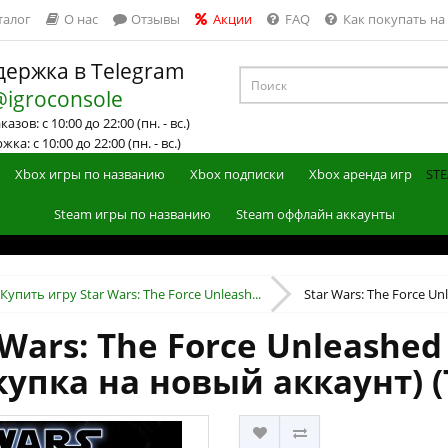
талог
О нас
Отзывы
Акции
FAQ
Как покупать на
ержка в Telegram
@igroconsole
азов: с 10:00 до 22:00 (пн. - вс.)
ка: с 10:00 до 22:00 (пн. - вс.)
Xbox игры по названию
Xbox подписки
Xbox аренда игр
STE
Steam игры по названию
Steam оффлайн аккаунты
Купить игру Star Wars: The Force Unleash...
Star Wars: The Force Un
Wars: The Force Unleashed
купка на новый аккаунт)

####

Please extract every line of text from the listing above, copying each line character for character and leaving the pictures out of your answer.

### Expected output
талог
О нас
Отзывы
Акции
FAQ
Как покупать на
ержка в Telegram
@igroconsole
азов: с 10:00 до 22:00 (пн. - вс.)
ка: с 10:00 до 22:00 (пн. - вс.)
Xbox игры по названию
Xbox подписки
Xbox аренда игр
STE
Steam игры по названию
Steam оффлайн аккаунты
Купить игру Star Wars: The Force Unleash...
Star Wars: The Force Un
Wars: The Force Unleashed
купка на новый аккаунт)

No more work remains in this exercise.